2. Rank documents using **cross-encoder re-ranking**.
3. Extract the **top-ranked documents**.
4. Return **concatenated text** and **indices**.

---

## **User Interface (Streamlit)**

### **1. Document Uploading and Processing**
- Sidebar allows **PDF file upload**.
- User clicks **Process** to extract text and store embeddings.
- File name is **normalized** before processing.
- Extracted **text chunks** are stored in **ChromaDB**.

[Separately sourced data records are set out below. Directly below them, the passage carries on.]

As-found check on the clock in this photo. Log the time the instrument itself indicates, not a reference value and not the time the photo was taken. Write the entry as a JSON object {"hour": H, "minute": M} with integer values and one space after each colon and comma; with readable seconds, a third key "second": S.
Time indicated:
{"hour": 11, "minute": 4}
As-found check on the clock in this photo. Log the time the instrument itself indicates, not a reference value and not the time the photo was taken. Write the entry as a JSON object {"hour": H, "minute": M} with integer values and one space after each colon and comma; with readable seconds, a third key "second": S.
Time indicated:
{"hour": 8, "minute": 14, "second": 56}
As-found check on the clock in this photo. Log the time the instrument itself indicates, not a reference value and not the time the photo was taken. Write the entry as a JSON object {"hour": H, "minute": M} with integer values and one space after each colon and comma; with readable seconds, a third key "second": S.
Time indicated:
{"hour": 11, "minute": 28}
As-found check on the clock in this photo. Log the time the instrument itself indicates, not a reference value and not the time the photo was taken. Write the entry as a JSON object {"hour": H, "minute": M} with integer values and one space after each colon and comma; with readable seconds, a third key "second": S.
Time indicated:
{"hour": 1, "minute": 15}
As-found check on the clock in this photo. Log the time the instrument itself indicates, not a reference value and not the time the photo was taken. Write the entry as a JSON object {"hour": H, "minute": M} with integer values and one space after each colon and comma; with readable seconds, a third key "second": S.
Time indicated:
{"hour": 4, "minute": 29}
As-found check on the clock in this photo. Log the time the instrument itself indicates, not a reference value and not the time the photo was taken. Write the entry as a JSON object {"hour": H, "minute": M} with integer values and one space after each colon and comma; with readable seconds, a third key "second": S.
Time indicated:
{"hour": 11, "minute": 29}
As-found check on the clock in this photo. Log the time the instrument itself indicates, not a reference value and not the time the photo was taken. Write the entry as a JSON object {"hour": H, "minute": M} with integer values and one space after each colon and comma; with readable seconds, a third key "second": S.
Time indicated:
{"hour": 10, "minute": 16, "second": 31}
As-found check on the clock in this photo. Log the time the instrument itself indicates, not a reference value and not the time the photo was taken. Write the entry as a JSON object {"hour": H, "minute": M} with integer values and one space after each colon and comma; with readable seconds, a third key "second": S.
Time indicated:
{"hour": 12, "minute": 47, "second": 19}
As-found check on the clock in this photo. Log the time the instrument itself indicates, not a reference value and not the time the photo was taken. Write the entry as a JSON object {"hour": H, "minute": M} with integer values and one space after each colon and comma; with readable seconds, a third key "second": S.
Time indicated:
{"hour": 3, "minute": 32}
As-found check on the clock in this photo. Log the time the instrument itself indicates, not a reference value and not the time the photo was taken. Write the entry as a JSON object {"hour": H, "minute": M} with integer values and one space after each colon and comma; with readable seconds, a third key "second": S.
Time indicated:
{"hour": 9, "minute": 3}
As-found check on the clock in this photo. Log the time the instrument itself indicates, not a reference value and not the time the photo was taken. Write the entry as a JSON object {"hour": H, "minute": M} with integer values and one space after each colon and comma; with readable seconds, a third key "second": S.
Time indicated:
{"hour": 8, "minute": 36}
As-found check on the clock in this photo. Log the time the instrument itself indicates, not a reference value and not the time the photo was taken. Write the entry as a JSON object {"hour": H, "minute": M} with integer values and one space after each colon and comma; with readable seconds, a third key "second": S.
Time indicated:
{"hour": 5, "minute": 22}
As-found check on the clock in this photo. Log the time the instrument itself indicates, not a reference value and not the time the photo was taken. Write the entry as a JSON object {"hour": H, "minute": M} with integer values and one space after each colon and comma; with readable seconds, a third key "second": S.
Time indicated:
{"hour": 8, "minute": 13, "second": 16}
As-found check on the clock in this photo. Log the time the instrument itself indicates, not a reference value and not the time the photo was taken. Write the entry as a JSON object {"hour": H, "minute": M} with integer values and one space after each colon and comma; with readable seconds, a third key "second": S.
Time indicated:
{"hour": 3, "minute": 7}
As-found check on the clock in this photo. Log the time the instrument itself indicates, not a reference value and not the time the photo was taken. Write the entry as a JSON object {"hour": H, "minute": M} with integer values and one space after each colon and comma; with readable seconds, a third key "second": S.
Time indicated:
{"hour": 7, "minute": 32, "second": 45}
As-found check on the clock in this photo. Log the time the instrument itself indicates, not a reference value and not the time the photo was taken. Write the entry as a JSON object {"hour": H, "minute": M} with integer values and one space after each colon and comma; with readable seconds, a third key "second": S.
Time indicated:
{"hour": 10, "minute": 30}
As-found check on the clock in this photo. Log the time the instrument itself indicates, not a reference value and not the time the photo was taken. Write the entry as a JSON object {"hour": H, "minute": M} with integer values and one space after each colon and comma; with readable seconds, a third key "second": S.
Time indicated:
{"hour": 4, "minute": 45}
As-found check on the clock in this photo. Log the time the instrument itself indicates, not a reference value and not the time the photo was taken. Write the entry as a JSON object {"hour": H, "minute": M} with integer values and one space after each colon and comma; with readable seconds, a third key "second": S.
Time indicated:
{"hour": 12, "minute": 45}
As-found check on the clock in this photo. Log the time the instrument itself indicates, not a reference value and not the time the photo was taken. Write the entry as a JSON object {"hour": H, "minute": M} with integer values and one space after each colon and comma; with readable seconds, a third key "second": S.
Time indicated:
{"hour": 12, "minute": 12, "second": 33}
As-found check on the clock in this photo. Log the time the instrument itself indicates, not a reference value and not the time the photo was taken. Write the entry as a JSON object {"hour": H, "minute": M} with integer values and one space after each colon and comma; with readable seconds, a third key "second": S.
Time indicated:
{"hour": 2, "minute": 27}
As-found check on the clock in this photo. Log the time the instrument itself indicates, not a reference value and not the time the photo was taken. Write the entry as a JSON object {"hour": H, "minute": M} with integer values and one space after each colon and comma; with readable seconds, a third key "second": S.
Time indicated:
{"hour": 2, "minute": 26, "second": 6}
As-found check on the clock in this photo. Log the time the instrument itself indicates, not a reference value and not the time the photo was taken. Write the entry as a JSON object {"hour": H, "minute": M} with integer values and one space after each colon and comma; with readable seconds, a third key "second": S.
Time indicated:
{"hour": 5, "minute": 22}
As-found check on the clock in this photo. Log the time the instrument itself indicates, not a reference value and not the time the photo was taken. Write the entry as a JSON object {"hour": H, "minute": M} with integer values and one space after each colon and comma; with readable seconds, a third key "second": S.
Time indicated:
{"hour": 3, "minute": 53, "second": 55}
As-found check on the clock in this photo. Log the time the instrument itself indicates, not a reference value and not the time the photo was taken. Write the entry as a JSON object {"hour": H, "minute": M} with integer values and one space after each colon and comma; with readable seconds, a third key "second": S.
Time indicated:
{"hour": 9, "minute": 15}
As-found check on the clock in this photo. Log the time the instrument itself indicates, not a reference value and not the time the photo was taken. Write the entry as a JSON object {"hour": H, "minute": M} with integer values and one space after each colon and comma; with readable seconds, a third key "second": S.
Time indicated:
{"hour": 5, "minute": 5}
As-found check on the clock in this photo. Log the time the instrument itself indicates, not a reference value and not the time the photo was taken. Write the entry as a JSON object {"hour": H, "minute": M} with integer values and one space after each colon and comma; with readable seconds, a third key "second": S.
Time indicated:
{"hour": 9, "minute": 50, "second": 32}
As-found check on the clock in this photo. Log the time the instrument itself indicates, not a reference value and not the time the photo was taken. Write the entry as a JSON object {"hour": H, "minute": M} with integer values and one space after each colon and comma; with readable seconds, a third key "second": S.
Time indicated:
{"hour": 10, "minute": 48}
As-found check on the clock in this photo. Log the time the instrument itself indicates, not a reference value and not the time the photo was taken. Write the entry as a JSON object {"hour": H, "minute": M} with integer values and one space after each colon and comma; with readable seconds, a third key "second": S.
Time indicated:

### **2. Question Answering System**
- Main interface displays a **text area** for users to enter questions.
- Clicking **Ask** triggers the retrieval and response generation process:
  1. **Query ChromaDB** to retrieve relevant documents.
  2. **Re-rank documents** using **cross-encoder**.
  3. **Pass relevant text** and **question** to the **LLM**.
  4. Stream and display the AI-generated response.
  5. Provide options to view **retrieved documents and rankings**.

---

## **Technologies Used**
- **Streamlit** → UI framework for interactive user interface.
- **PyMuPDF** → PDF text extraction.
- **ChromaDB** → Vector database for semantic search.
- **Ollama** → LLM API for generating responses.
- **LangChain** → Document processing utilities.
- **Sentence Transformers (CrossEncoder)** → Document re-ranking.

---

## **Error Handling & Edge Cases**
- **File I/O Errors**: Proper handling of **temporary file read/write issues**.
- **ChromaDB Errors**: Ensures **database consistency and query failures** are managed.
- **Ollama API Failures**: Detects and **handles API unavailability or timeouts**.
- **Empty Document Handling**: Ensures that **no empty files** are processed.
- **Invalid Queries**: Provides **feedback for low-relevance queries**.

---

## **Conclusion**
This application provides a **RAG-based interactive Q&A system**, leveraging **retrieval, ranking, and generation** techniques to deliver highly **relevant AI-generated responses**. The architecture ensures efficient document processing, vector storage, and intelligent answer generation using state-of-the-art models and embeddings.